Taking Robotaxi to the city centre
Alexandre Alahi is working at EPFL’s VITA laboratory on an idea that could bring stress-free travel to all of us: the Robotaxi. If it comes to fruition, we’ll be able to order a driverless cab at the railway station that will take us along its own, extra lane into the city centre. But it will be a while before travellers round the world can hope to benefit from it. As with other autonomous vehicles, there are plenty of problems that just haven’t been solved yet. More than anything else, there’s the issue of the hectic traffic in city centres.
All the same, Alahi is convinced that the Robotaxi can work: “Self-driving robots must be able not just to recognise people, but also to anticipate their next steps. They need to be socially aware”, he says. He is working on developing just this kind of social intelligence in an AI in his lab. It will enable future robot taxis to make responsible decisions at crowded intersections. Driverless taxis are already being trialled in controlled environments, such as in Phoenix, USA.
Swiss-German for all
Nachem zBerg gha gits nüt bessers als es Panasch! If you’re a German-speaking alpinist, keen to tell your new French-speaking friends that there’s nothing better than drinking a beer shandy to celebrate climbing a mountain, there’s a new smartphone app to help. You speak into it, and it translates all you say into French. “Swiss German has no written form”, says Manfred Vogel from the University of Applied Sciences and Arts Northwestern Switzerland (FHNW).
“Then there are the different dialects of it that make it difficult to develop speech recognition apps”, he says. But in collaboration with the Zurich University of Applied Sciences (ZHAW), his research team has now developed a model for all Swiss German dialects. “A robust app needs some 2,000 hours of audio material, including transcriptions”. Vogel’s tool is based on two large data collections to which Swiss-German citizens contributed. They’ve also already achieved the artificial speech generation of Swiss-German dialects, and their app is now being trialled by the start-up Ateleris. Demo versions can be tested on the FHNW website.
Selling sustainability
‘Swisstainable’ offers a bottle-green stamp that has a retro-look about it, like something from the Alpine tourism scene of the turn of the 20th century. It’s intended to convey the fact that sustainability is now a top priority. According to Julianna Priskin from the Lucerne University of Applied Sciences and Arts (HSLU), it’s a good example of how clearly visible marketing can promote responsible tourism. “I often hear people say: ‘sustainability and marketing – that’s a contradiction in terms’. On the contrary, we need active, attractive marketing if we’re going to get travellers to notice sustainable offerings”.

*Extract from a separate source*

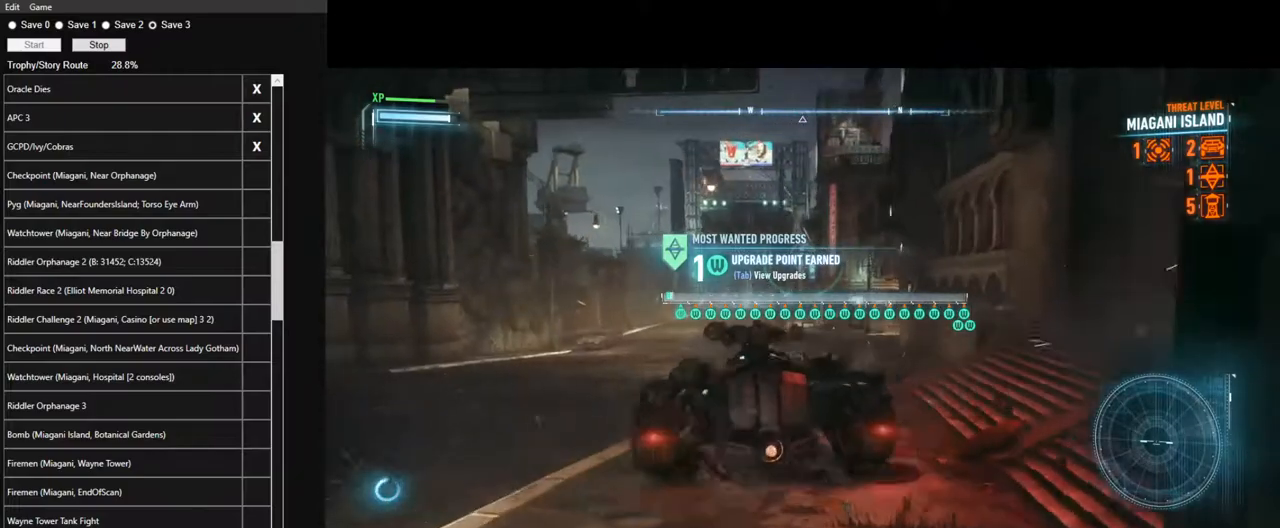
{"keys": ["w"], "mouse": [], "events": [[334, "mouse_right", "up"], [384, "a", "up"]]}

She and her research partners are investigating how tourism businesses can place their offers on booking platforms successfully, and how they can come across as trustworthy. “Transparency creates trust”, says Priskin. “Travellers want to know what’s behind the three green leaves that designate the sustainability of hotels on the website booking.com”. If a hotel can inform website visitors clearly about, say, how many litres of water can be saved when showering, such strategies can be successful in encouraging people to book a room.